Experten bewerten mögliche Ausgangssperren unterschiedlich

Berlin (dpa) - Ausgangssperren als mögliche Maßnahme zur Kontrolle
der Coronavirus-Epidemie in Deutschland bewerten Experten
unterschiedlich. Nach Meinung der Deutschen Gesellschaft für
Krankenhaushygiene (DGKH) sind solche gravierenden Einschnitte
vermeidbar, wenn die bisherigen Regeln des Robert Koch-Instituts
konsequent und mit aller Disziplin eingehalten werden, teilte die
Gesellschaft am Sonntag mit.

Die Nationale Akademie der Wissenschaften Leopoldina sprach sich am
Samstag vorsichtig für schärfere Maßnahmen aus. «Es deutet sich an,

dass zum jetzigen Zeitpunkt ein deutschlandweiter temporärer Shutdown
(ca. drei Wochen) mit konsequenter räumlicher Distanzierung aus
wissenschaftlicher Sicht empfehlenswert ist», heißt es in einer
Stellungnahme der Akademie. «Dabei müssen notwendige und
gesundheitserhaltende Aktivitäten weiterhin möglich bleiben.»

Leopoldina-Sprecherin Caroline Wichmann ergänzte allerdings auf
Nachfrage, dass mit «Shutdown» eine bundeseinheitliche stringente
Ausgangsbeschränkung bis nach Ostern gemeint sei.
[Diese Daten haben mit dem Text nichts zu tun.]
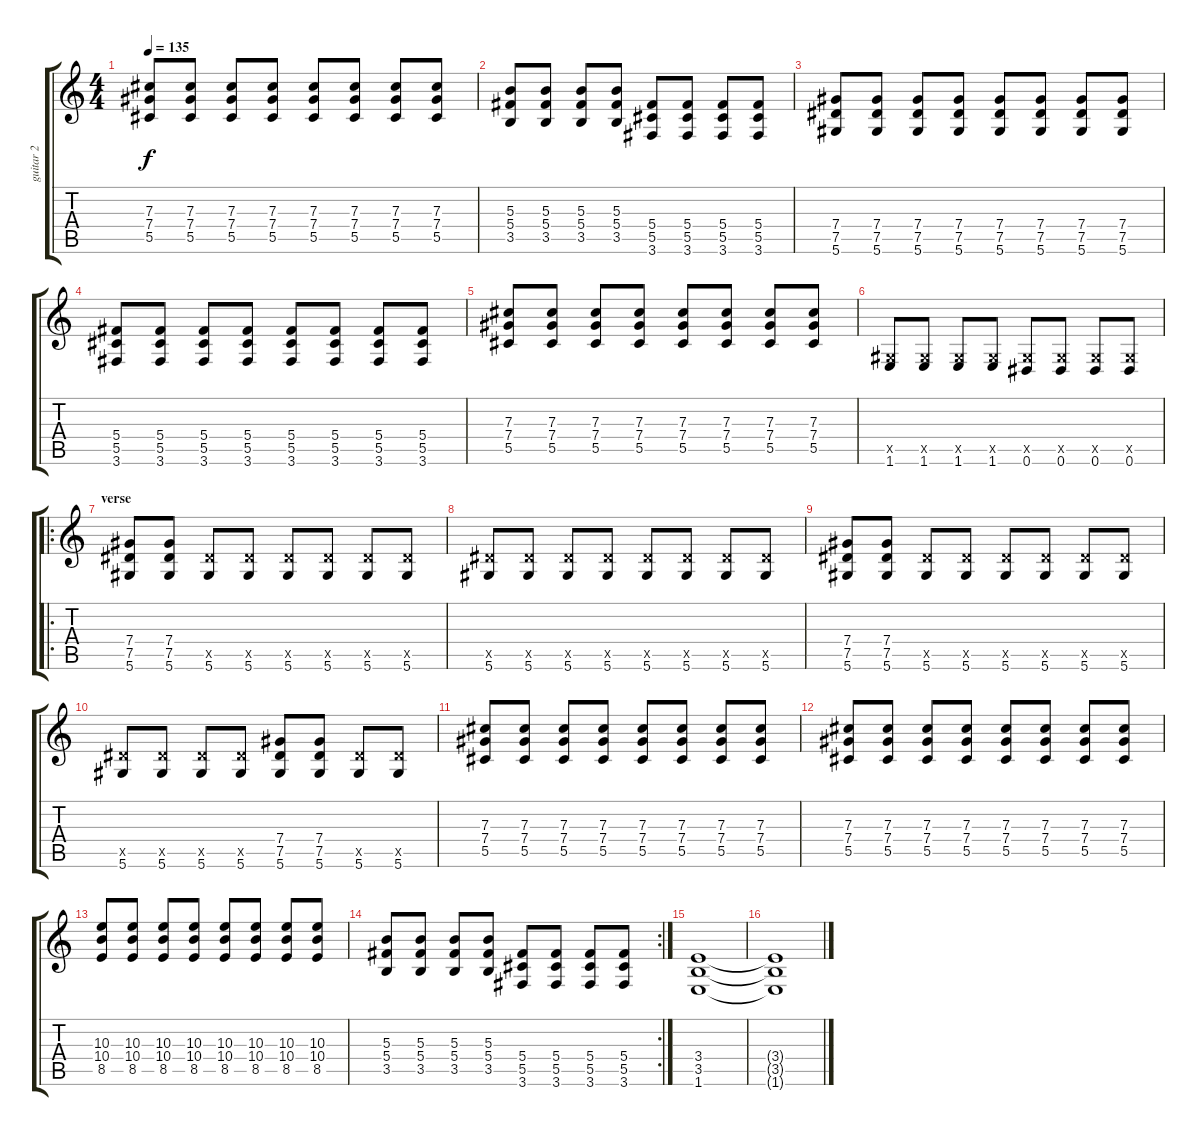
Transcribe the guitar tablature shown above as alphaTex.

\track ("guitar 2" "guitar 2") {instrument distortionguitar}
\staff {score tabs}
\tuning (Eb4 Bb3 Gb3 Db3 Ab2 Eb2) {hide}
\ts (4 4)
\tempo 135
\clef g2
\ks c
(7.3 7.4 5.5).8{dy f} (7.3 7.4 5.5).8 (7.3 7.4 5.5).8 (7.3 7.4 5.5).8 (7.3 7.4 5.5).8 (7.3 7.4 5.5).8 (7.3 7.4 5.5).8 (7.3 7.4 5.5).8 |
(5.3 5.4 3.5).8 (5.3 5.4 3.5).8 (5.3 5.4 3.5).8 (5.3 5.4 3.5).8 (5.4 5.5 3.6).8 (5.4 5.5 3.6).8 (5.4 5.5 3.6).8 (5.4 5.5 3.6).8 |
(7.4 7.5 5.6).8 (7.4 7.5 5.6).8 (7.4 7.5 5.6).8 (7.4 7.5 5.6).8 (7.4 7.5 5.6).8 (7.4 7.5 5.6).8 (7.4 7.5 5.6).8 (7.4 7.5 5.6).8 |
(5.4 5.5 3.6).8 (5.4 5.5 3.6).8 (5.4 5.5 3.6).8 (5.4 5.5 3.6).8 (5.4 5.5 3.6).8 (5.4 5.5 3.6).8 (5.4 5.5 3.6).8 (5.4 5.5 3.6).8 |
(7.3 7.4 5.5).8 (7.3 7.4 5.5).8 (7.3 7.4 5.5).8 (7.3 7.4 5.5).8 (7.3 7.4 5.5).8 (7.3 7.4 5.5).8 (7.3 7.4 5.5).8 (7.3 7.4 5.5).8 |
(0.5{x} 1.6).8 (0.5{x} 1.6).8 (0.5{x} 1.6).8 (0.5{x} 1.6).8 (0.5{x} 0.6).8 (0.5{x} 0.6).8 (0.5{x} 0.6).8 (0.5{x} 0.6).8 |
\ro
\section ("" "verse")
(7.4 7.5 5.6).8 (7.4 7.5 5.6).8 (7.5{x} 5.6).8 (7.5{x} 5.6).8 (7.5{x} 5.6).8 (7.5{x} 5.6).8 (7.5{x} 5.6).8 (7.5{x} 5.6).8 |
(7.5{x} 5.6).8 (7.5{x} 5.6).8 (7.5{x} 5.6).8 (7.5{x} 5.6).8 (7.5{x} 5.6).8 (7.5{x} 5.6).8 (7.5{x} 5.6).8 (7.5{x} 5.6).8 |
(7.4 7.5 5.6).8 (7.4 7.5 5.6).8 (7.5{x} 5.6).8 (7.5{x} 5.6).8 (7.5{x} 5.6).8 (7.5{x} 5.6).8 (7.5{x} 5.6).8 (7.5{x} 5.6).8 |
(7.5{x} 5.6).8 (7.5{x} 5.6).8 (7.5{x} 5.6).8 (7.5{x} 5.6).8 (7.4 7.5 5.6).8 (7.4 7.5 5.6).8 (7.5{x} 5.6).8 (7.5{x} 5.6).8 |
(7.3 7.4 5.5).8 (7.3 7.4 5.5).8 (7.3 7.4 5.5).8 (7.3 7.4 5.5).8 (7.3 7.4 5.5).8 (7.3 7.4 5.5).8 (7.3 7.4 5.5).8 (7.3 7.4 5.5).8 |
(7.3 7.4 5.5).8 (7.3 7.4 5.5).8 (7.3 7.4 5.5).8 (7.3 7.4 5.5).8 (7.3 7.4 5.5).8 (7.3 7.4 5.5).8 (7.3 7.4 5.5).8 (7.3 7.4 5.5).8 |
(10.3 10.4 8.5).8 (10.3 10.4 8.5).8 (10.3 10.4 8.5).8 (10.3 10.4 8.5).8 (10.3 10.4 8.5).8 (10.3 10.4 8.5).8 (10.3 10.4 8.5).8 (10.3 10.4 8.5).8 |
\rc 2
(5.3 5.4 3.5).8 (5.3 5.4 3.5).8 (5.3 5.4 3.5).8 (5.3 5.4 3.5).8 (5.4 5.5 3.6).8 (5.4 5.5 3.6).8 (5.4 5.5 3.6).8 (5.4 5.5 3.6).8 |
(3.4 3.5 1.6).1 |
(3.4{t} 3.5{t} 1.6{t}).1
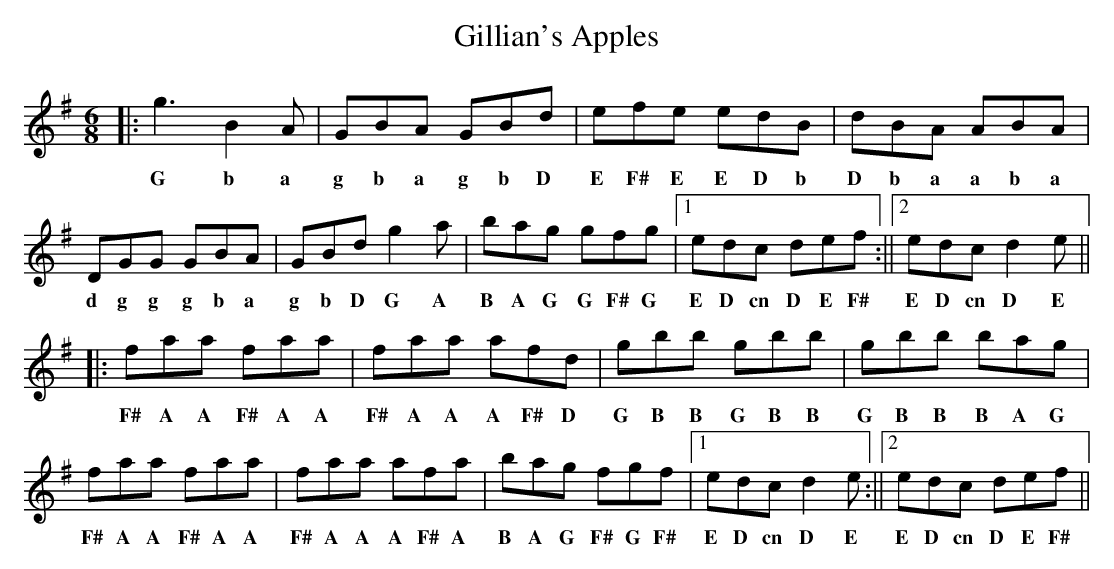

Dies würde kein
Arbeitsverbot, kein Einkaufsverbot von Lebensmitteln und auch keine
Unterbindung von Spaziergängen im Familienkreis bedeuten. Ziel sei
die konsequente Nutzung von Homeoffice. «Entscheidend ist auch eine
disziplinierte räumliche Distanzierung von Personen von zwei Metern,
insbesondere, wenn sie nicht in einem Haushalt wohnen.»

Die DGKH plädiert dafür, «unsere ganze Kraft dem Schutz der besonders

gefährdeten Risikogruppen» und des medizinischen Personals in
Kliniken, Alten- und Pflegeheimen zu widmen. Für geeignete Maßnahmen
hält die Gesellschaft in diesem Zusammenhang unter anderem
Besuchssperren und Mitarbeiterkontrollen auf Zeichen einer Infektion
sowie Virustests.

Darüber hinaus solle kein Infizierter mehr im privaten Umfeld in
Quarantäne mit einem Menschen aus den gefährdeten Risikogruppen
zusammenwohnen. Es müssten alternative Quarantäne-Unterkünfte
gefunden werden.

Als Ziel sieht die Gesellschaft angesichts der exponentiellen
Ausbreitung des Virus die konsequente Senkung schwerer Infektionen
und der damit zusammenhängenden Todesfälle.